Records provided ▸
- Opening Delimiter -
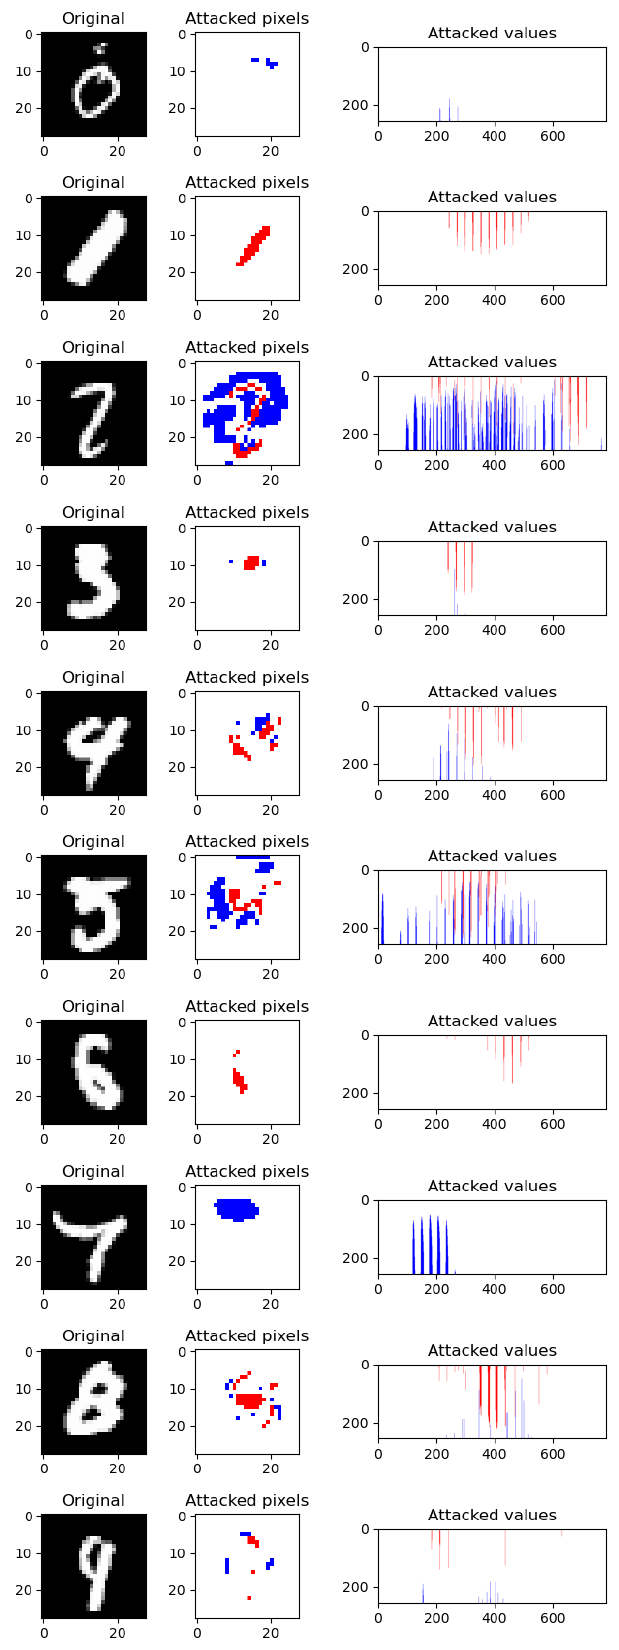
Figure 2. One-pixel attack for each digit in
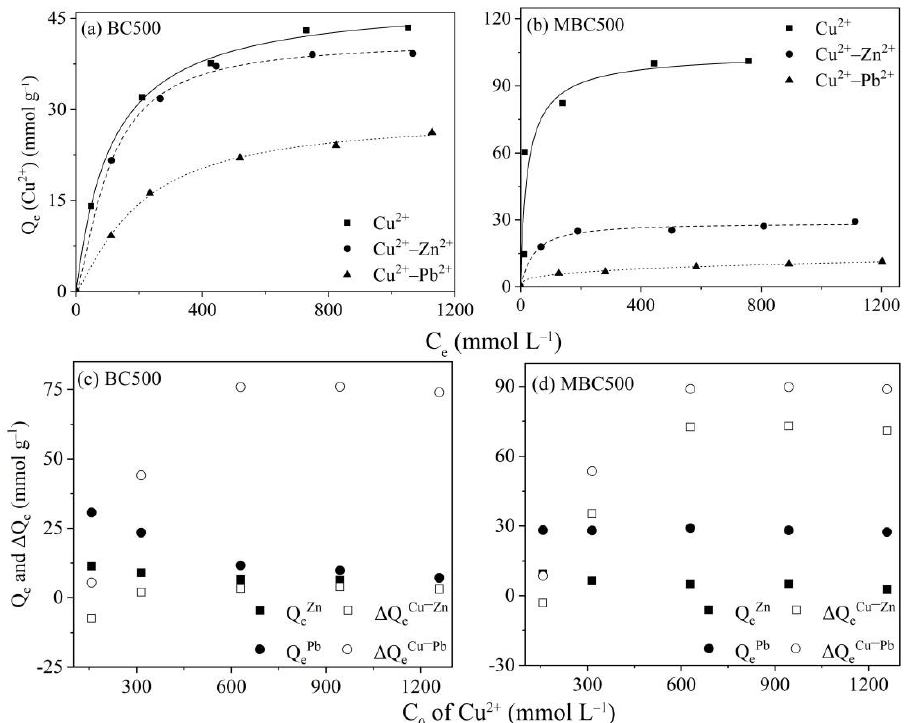
Figure 1. Effect of Zn 2+ /Pb 2+ on adsorption capacity of Cu 2+ on BC500 ( a , c ) and MBC500 ( b , d ) (Q eZn and Q ePb represent the adsorption capacities of Zn 2+ and Pb 2+ in the binary metal system; ∆ Q eCu − Zn and ∆ Q eCu − Pb represent the ∆ Q e of Cu 2+ in Cu 2+ –Zn 2+ and Cu 2+ –Pb 2+ competitive systems).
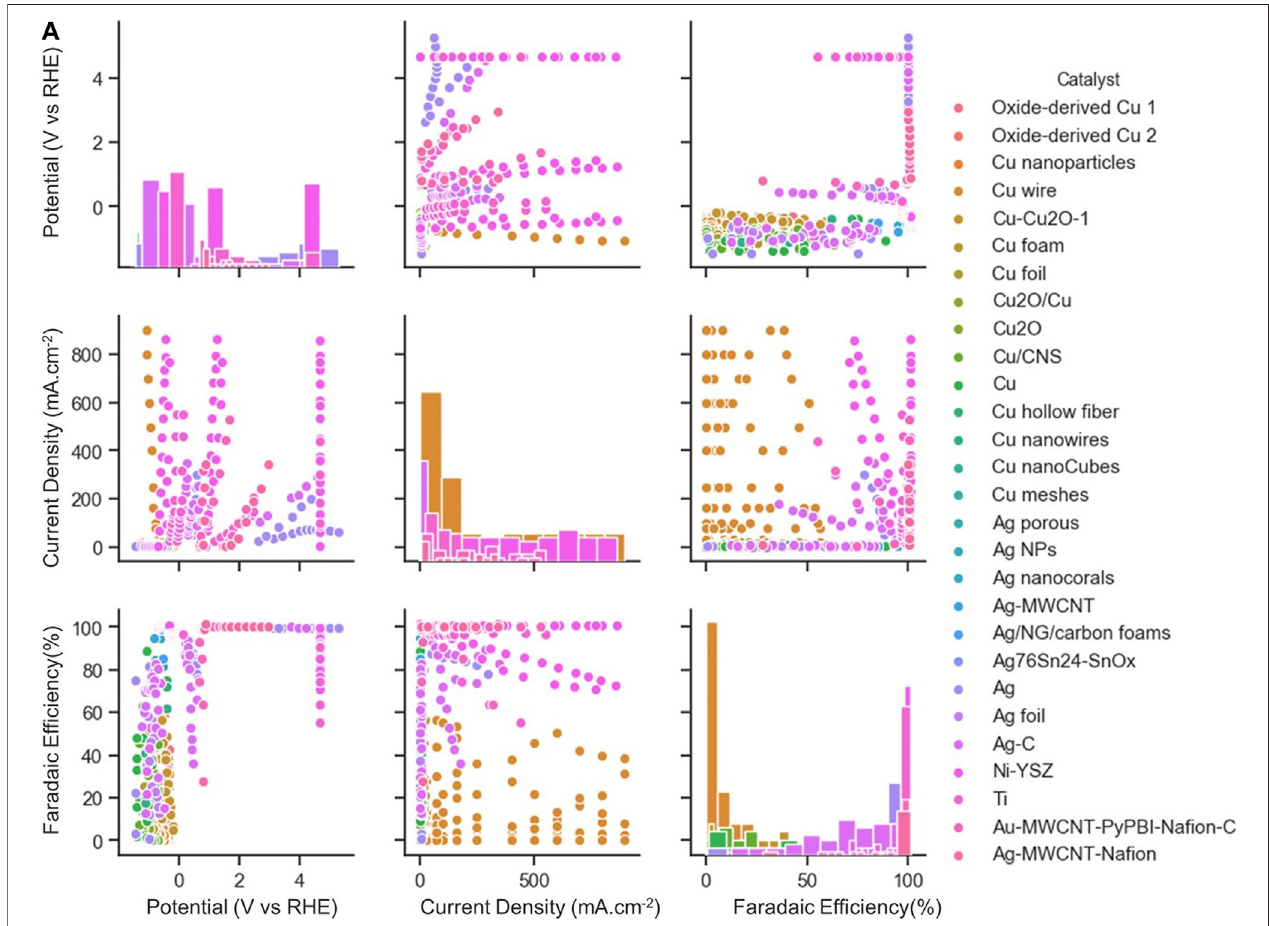
FIGURE 3 | Scatter plot matrix showing the data distribution for (A) both High-T and low-T (B) High-T, (C) Low-T of CO 2 RR according to three performance metrics. The elements in the diagonal (upper left to lower right) represent the respected range of data points for each catalyst type.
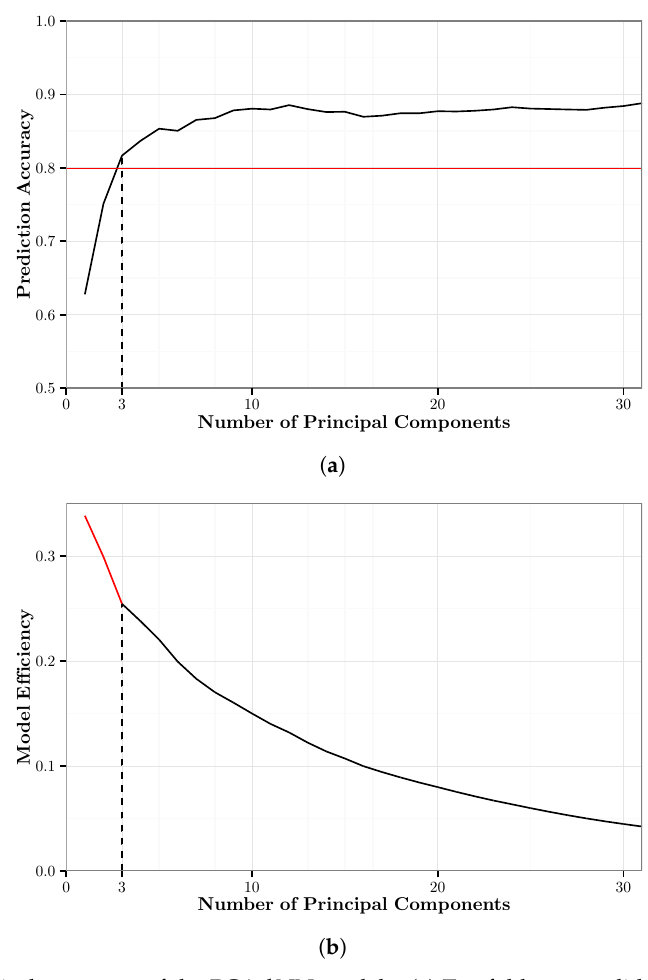
Figure 3. A graphical summary of the PCA- k NN models. ( a ) Ten-fold cross-validation accuracy of the PCA- k NN models. The solid black line represents the prediction accuracy; the solid red line represents the minimum cut-off accuracy for the optimal model; and the dashed black line represents the minimum number of principal components necessary to attain the cut-off accuracy. ( b ) Model efficiency metric of the PCA- k NN models. The red portion represents models that do not meet the cut-off accuracy; the black portion represents models that do meet the cut-off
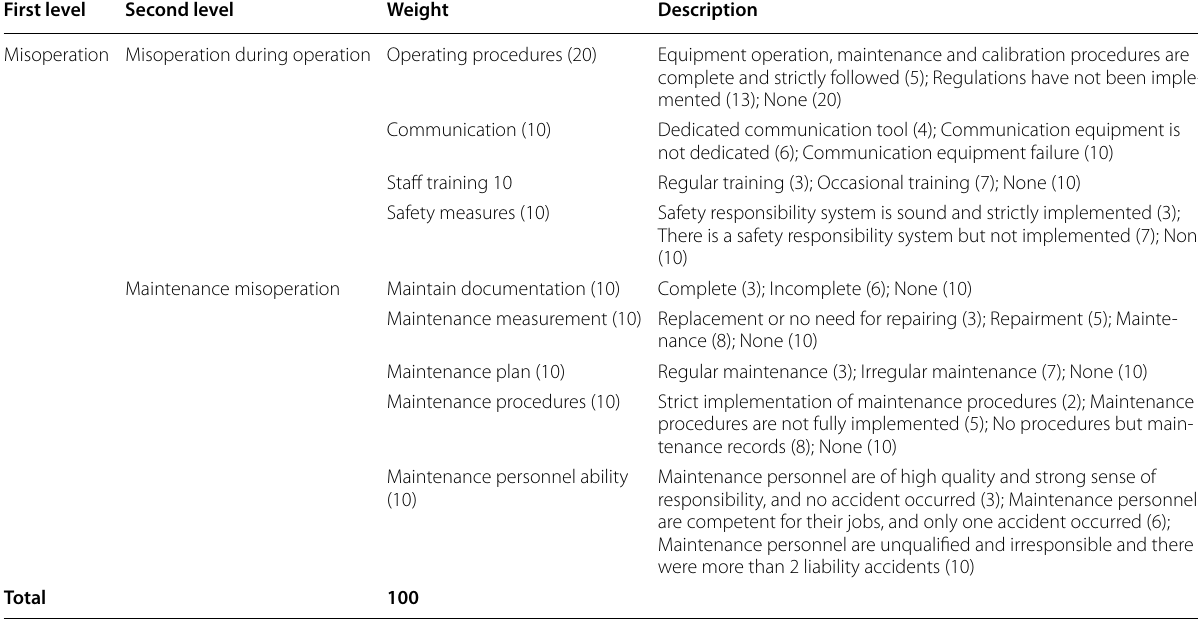
Table 5 Failure factors of gathering pipelines regarding misoperation First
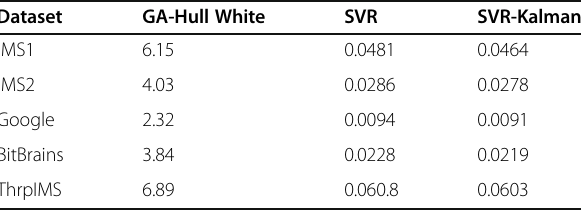
Table 6 Average execution time (seconds) based on 10 simulations, 60 generations for GA Dataset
- Closing Delimiter -
Scan the listing for the string "Table" and copy every line that carries it.

Answer ▸
Table 5 Failure factors of gathering pipelines regarding misoperation First
Table 6 Average execution time (seconds) based on 10 simulations, 60 generations for GA Dataset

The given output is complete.